CBRE says Calgary's downtown office space got a little less empty in the last quarter for the first time since the sector was gutted by the oilpatch downturn.

City's vacant offices still account for 40% of empty downtown office space across Canada's 10 largest cities

To fight a bully province, Calgary (pictured) and Edmonton must build city identities that offer more than the parochial anger thats being stoked outside of it. (Leslie Kramer/CBC)

CBRE says Calgary's downtown office space got a little less empty in the last quarter for the first time since the sector was gutted by the oilpatch downturn.

The commercial realtor says the vacancy rate dropped by 30 basis points to 27.4 per cent in the three months to the end of September, the first dip since the same quarter back in 2014 before the downturn hit.
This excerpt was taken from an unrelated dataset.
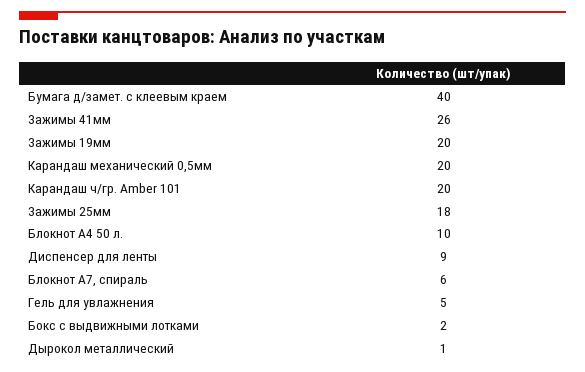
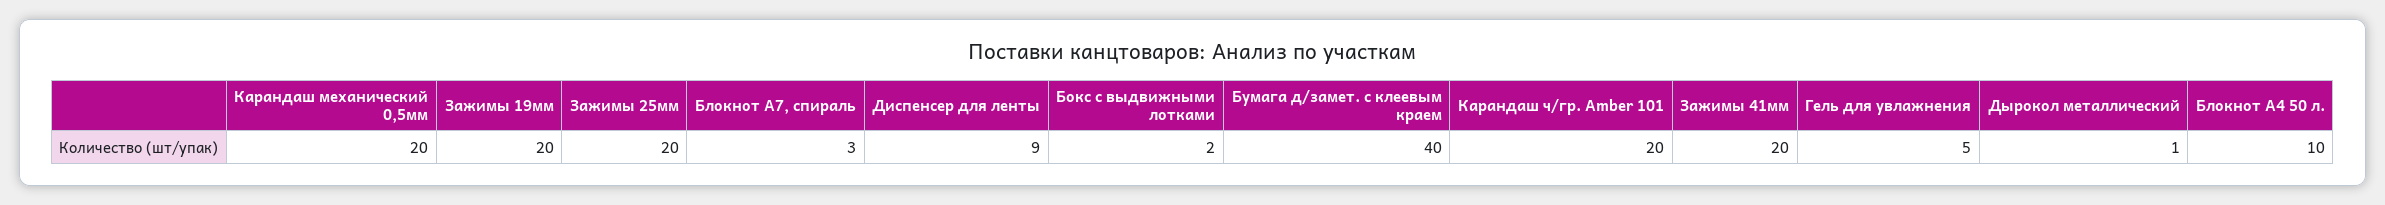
Зажимы 41мм: 26 -> 20
Зажимы 25мм: 18 -> 20
Блокнот А7, спираль: 6 -> 3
The 10,600 square metres of positive absorption in Calgary still left the city with close to 1.1 million square metres of empty downtown office space, accounting for about 40 per cent of the empty downtown office space across Canada's 10 largest cities.

The city's downtown vacancy rate is also still by far the worst of any major Canadian city, with the national average hovering at about 11 per cent, while Toronto's sits at four per cent and Vancouver at five per cent.

There are other cities hit by high downtown office vacancies as well, though, with London, Ont., sitting at 21.5 per cent, Edmonton at 20.3 per cent, and Halifax at 16 per cent.

Hit bottom of the market

Calgary's office market was hit by a combination of widespread layoffs in the oil and gas industry after the price of crude plunged, and overbuilding of office space during the boom years.

The city, however, looks to have finally hit the bottom for the market, says CBRE's Greg Kwong, regional managing director of Alberta.

"Based on previous recessions that I've lived through, and certainly from the business community that I'm talking to, this kind of looks, feels, and smells like the bottom."

He said the vacancy rate has stabilized after rising steadily over the past three years because most of the buildings started during the boom are now on the market, fewer companies added sublease space in the last quarter, and there look to be green shoots on hiring.

Kwong said, however, that he doesn't see the positive third-quarter trend to mean any quick decrease in vacancy rates, predicting rates will stay in the high 20 per cent range for the next 12 to 18 months.